The applicants’ removal from the proceedings was not a sanction that had been imposed in the context of disciplinary proceedings. It was a procedural measure that a judge could take in the course of ongoing proceedings, and which served the aim of ensuring the proper administration of justice. The subsequent disciplinary proceedings would only follow the application of the impugned procedural measure, and afford appropriate procedural guarantees with the possibility of appeal. In any event, as in fact happened in the applicants’ cases, the removal did not predetermine the outcome of the disciplinary proceedings.

Overall, what mattered was not necessarily whether the impugned measure had been applied formally within the context of disciplinary or other proceedings, but rather its impact on the right to practise the profession of a lawyer. In the present case, it had not entailed a general ban on the applicants representing (any) clients before (all or certain) courts, but rather their removal from ongoing court proceedings in which they had been representing specific clients. The applicants had been able to advise those particular clients outside court hearings and to provide their services to any other potential clients and could therefore continue practising their profession.

Conclusion: Article 6 § 1 inapplicable.

Article 8: The general principles concerning the applicability of Article 8 laid down in Denisov v. Ukraine [GC] were relevant as the applicants’ removal from proceedings had amounted to an unfavourable measure employed in the context of a person’s professional life. It had been based on their conduct in their professional function and thus the Court followed a consequence-based approach.
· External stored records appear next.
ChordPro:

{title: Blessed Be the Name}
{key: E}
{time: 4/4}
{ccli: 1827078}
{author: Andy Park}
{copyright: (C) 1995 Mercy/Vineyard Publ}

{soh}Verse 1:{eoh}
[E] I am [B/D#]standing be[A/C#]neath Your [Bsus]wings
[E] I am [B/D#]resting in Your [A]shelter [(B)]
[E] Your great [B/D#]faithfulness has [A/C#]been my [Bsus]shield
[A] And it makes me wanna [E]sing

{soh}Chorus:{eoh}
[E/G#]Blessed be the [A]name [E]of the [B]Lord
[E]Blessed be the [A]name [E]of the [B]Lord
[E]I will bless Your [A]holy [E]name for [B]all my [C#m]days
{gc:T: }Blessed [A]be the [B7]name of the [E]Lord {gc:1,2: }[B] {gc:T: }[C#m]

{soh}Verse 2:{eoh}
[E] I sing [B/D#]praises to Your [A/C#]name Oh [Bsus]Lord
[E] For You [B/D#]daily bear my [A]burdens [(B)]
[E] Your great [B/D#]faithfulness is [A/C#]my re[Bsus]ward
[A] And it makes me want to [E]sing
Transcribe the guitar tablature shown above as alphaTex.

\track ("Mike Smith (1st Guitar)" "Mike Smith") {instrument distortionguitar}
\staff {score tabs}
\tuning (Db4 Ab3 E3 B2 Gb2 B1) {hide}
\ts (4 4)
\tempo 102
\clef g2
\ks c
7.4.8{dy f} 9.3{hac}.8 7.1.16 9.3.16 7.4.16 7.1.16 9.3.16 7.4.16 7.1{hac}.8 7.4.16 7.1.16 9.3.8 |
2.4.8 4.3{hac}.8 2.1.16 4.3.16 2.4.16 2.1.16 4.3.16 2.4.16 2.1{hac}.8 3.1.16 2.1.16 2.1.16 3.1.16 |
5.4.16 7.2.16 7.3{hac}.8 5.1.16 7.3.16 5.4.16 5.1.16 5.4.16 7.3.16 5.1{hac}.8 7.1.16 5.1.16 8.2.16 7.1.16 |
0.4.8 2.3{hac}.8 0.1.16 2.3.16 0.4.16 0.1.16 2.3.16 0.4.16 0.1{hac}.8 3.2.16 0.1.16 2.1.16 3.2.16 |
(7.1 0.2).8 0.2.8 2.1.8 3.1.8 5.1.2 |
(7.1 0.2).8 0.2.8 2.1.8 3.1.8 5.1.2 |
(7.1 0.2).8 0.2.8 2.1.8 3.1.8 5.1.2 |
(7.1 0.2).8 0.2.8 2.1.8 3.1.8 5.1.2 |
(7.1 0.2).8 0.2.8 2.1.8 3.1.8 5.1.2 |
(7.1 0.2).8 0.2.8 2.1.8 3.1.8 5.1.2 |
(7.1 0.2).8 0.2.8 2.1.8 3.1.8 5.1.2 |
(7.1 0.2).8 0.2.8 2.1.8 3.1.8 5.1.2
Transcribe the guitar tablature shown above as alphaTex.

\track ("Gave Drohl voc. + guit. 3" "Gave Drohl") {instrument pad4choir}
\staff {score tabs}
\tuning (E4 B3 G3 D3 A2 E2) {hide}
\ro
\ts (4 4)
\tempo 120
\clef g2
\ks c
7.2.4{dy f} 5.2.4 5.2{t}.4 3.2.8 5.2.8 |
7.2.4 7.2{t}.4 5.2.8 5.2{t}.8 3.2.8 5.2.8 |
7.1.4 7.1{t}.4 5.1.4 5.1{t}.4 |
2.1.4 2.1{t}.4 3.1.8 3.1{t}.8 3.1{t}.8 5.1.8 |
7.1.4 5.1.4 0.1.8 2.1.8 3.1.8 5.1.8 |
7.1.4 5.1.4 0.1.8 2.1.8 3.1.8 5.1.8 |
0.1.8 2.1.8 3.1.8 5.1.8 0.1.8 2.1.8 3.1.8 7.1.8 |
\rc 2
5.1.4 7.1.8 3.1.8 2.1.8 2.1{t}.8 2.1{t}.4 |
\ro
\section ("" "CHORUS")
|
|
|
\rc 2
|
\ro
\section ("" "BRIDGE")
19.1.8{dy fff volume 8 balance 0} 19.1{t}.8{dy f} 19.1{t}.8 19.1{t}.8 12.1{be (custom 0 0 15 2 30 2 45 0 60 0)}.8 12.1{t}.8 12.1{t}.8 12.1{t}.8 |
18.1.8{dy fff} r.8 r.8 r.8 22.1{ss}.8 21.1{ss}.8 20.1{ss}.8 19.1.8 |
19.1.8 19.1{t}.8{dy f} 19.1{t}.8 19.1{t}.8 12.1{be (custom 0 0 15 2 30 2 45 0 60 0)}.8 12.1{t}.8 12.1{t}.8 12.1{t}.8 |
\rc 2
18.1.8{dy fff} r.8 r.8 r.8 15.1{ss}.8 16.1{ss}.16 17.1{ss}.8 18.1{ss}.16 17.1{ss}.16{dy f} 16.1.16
The applicants had not been disbarred, nor had their professional activities been suspended, with them having been able to represent clients in other court proceedings – which they had done. The second applicant had subsequently been readmitted to the proceedings. Further, no evidence had been put forward to suggest that any financial repercussions had been so significant as to constitute an interference with Article 8 nor had any allegations been made about the impact their removal on their good name and professional reputation. Therefore, the Court found that the negative effects which the impugned measures had had on the applicants’ private life, in particular as regards their “inner circle” and their opportunities to establish and develop relationships with others, had not crossed the threshold of seriousness for an issue to be raised under Article 8.

Conclusion: inadmissible (incompatible ratione materiae).